L’Ottocento è stato prodigo di immagini incise, pubblicate sui giornali popolari, a corredo di un bozzetto o di un reportage: il titolo, l’immagine e poi le due colonne di testo. Il tutto impaginato in maniera tale che il lettore, sollevando gli occhi dallo scritto, continuasse ad andare con la mente, aiutato dalla contemplazione dell’immagine. E se il tipografo-editore, poi, era a corto di argomenti o deve solo quadrare tipograficamente il numero da mandare in stampa, ecco che il cliché veniva riproposto o in apertura di numero o a conclusione dello stesso.
Ed ecco spiegato il perché una veduta del Partenone, ritagliata da uno di quei numeri di rivista ottocentesche e collocata entro un passe-partout viene proposta a poche decine di euro.

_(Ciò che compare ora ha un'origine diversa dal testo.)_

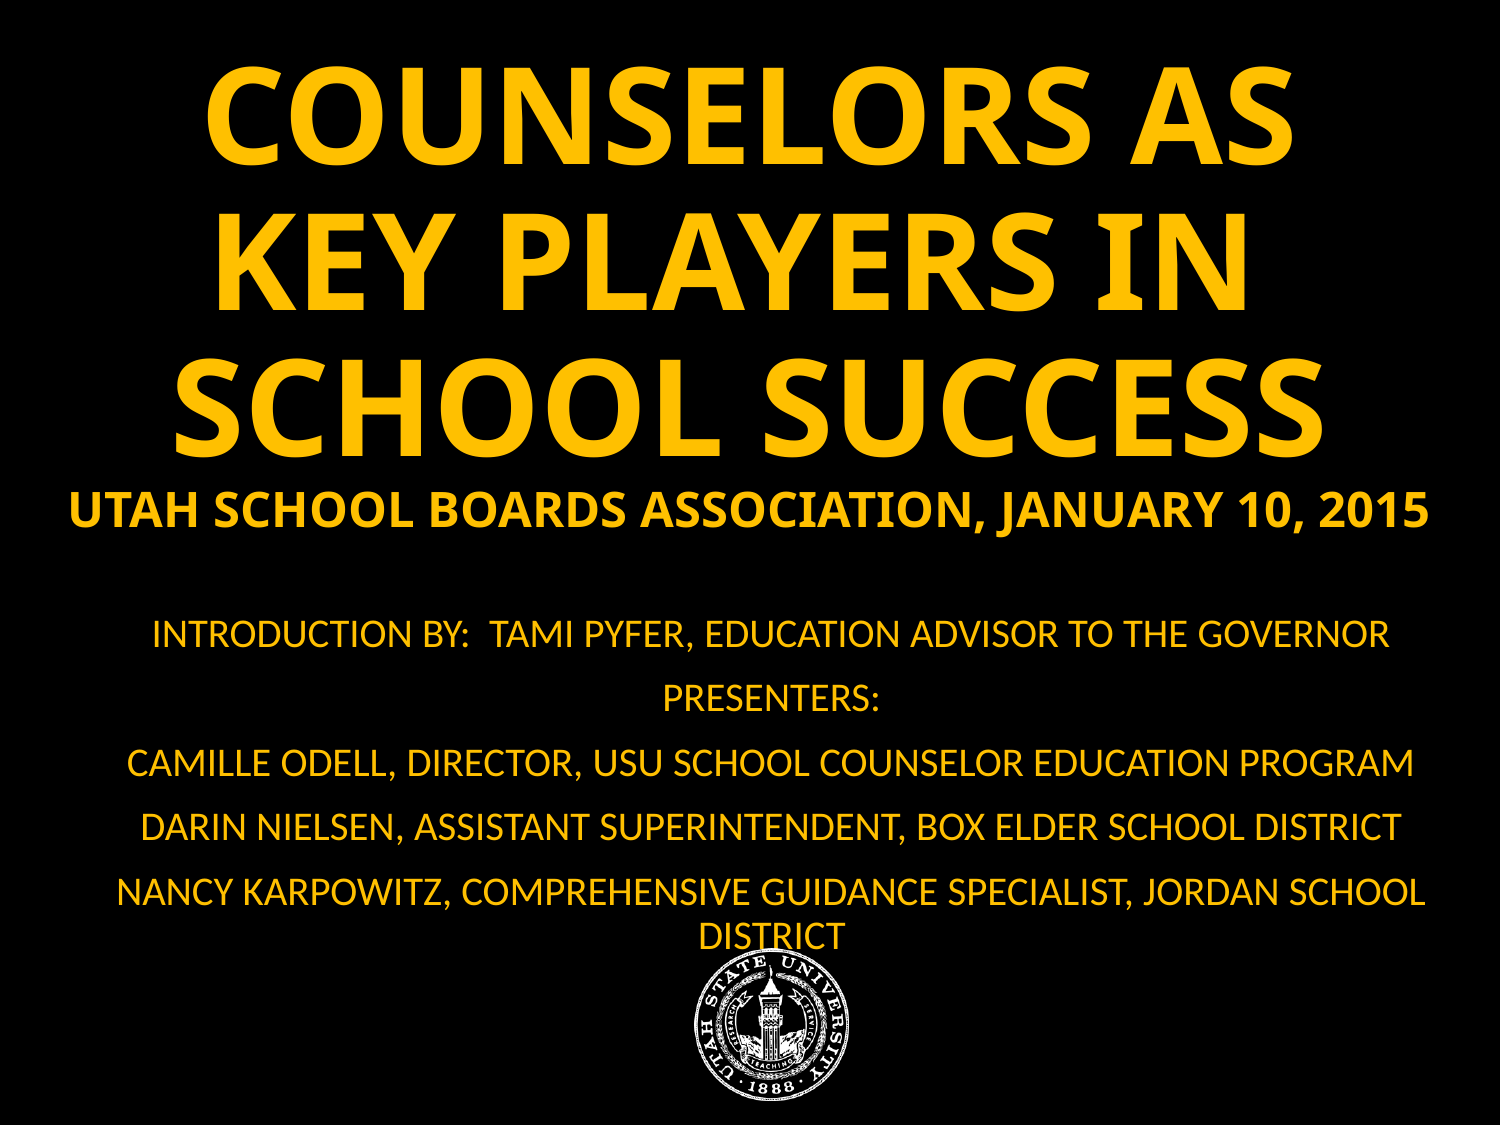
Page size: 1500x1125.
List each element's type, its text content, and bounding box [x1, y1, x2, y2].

picture [694, 948, 849, 1101]
title Counselors as Key Players in School Success Utah School Boards Association, January 10, 2015 [52, 0, 1447, 605]
subtitle Introduction by: Tami Pyfer, Education Advisor to the Governor Presenters: Camille Odell, Director, USU School Counselor Education Program Darin Nielsen, Assistant Superintendent, Box Elder School District Nancy Karpowitz, Comprehensive Guidance Specialist, Jordan school District [82, 604, 1462, 969]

Diverso discorso va fatto, invece, per le stampe che attirano anche l’attenzione dei meno adusi a trattare di queste bellezze. La davvero superba incisione dell’Antica e moderna città di Atene dedicata dal P. Coronelli all’illustriss(imo) et eccellentiss(imo) Sig. Cristino Martinelli Patrizio Veneto, corredata sulla cornice da un’altrettanto accurata legenda (610 x 455 mm), la si trova sul mercato antiquario del libro e delle carte a non meno di 800 euro. E li vale tutti, questa incisione tardosecentesca (1690 ca) originata dagli studi di quel religioso geografo.

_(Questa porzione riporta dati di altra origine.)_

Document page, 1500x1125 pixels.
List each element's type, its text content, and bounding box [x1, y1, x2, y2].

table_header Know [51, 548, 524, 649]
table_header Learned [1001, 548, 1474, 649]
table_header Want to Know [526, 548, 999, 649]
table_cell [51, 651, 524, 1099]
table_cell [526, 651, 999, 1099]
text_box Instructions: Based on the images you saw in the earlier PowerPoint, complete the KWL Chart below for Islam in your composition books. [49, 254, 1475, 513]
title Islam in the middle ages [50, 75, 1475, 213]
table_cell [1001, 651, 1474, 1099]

Come pure singolare è un Prospetto del Castello e città di Atene di anonimo incisore che passa per le librerie in questi frangenti, mentre giova ricordare che i lettori tedeschi dell’Ottocento contemplarono il Partenone grazie ad una ben realizzata incisione che lo ritrae in prospettiva: la pubblicò l’enciclopedia tedesca Pierers Konversationslexikon nel 1891. Forse quell’enciclopedia è tra le più… ritagliate ai giorni nostri perché vi è abbondanza di quell’immagine, si riesce ad acquistarla a prezzi accessibili.
Ma il Topo no: rintanato nel suo noto cliché (è proprio il caso di dirlo) di bibliofilo squattrinato, dinanzi alle stampe ottocentesche che ritraggono il Partenone si è sentito come l’asino di Buridano: lasciandosi sfuggire la stampa tedesca, ha cercato rifugio nella Veduta di Atene moderna pubblicata dal Poliorama Pittoresco a Napoli nel 1844. Lì l’Acropoli e il Partenone si vedono sulla destra dell’immagine e c’è tutt’intorno una certa composta complessità che allieta l’occhio… Quando però ha telefonato al libraio per acquistarla, si è sentito rispondere: «Mi dispiace, signore: l’ho vendita due giorni fa. Sarà per la prossima volta…».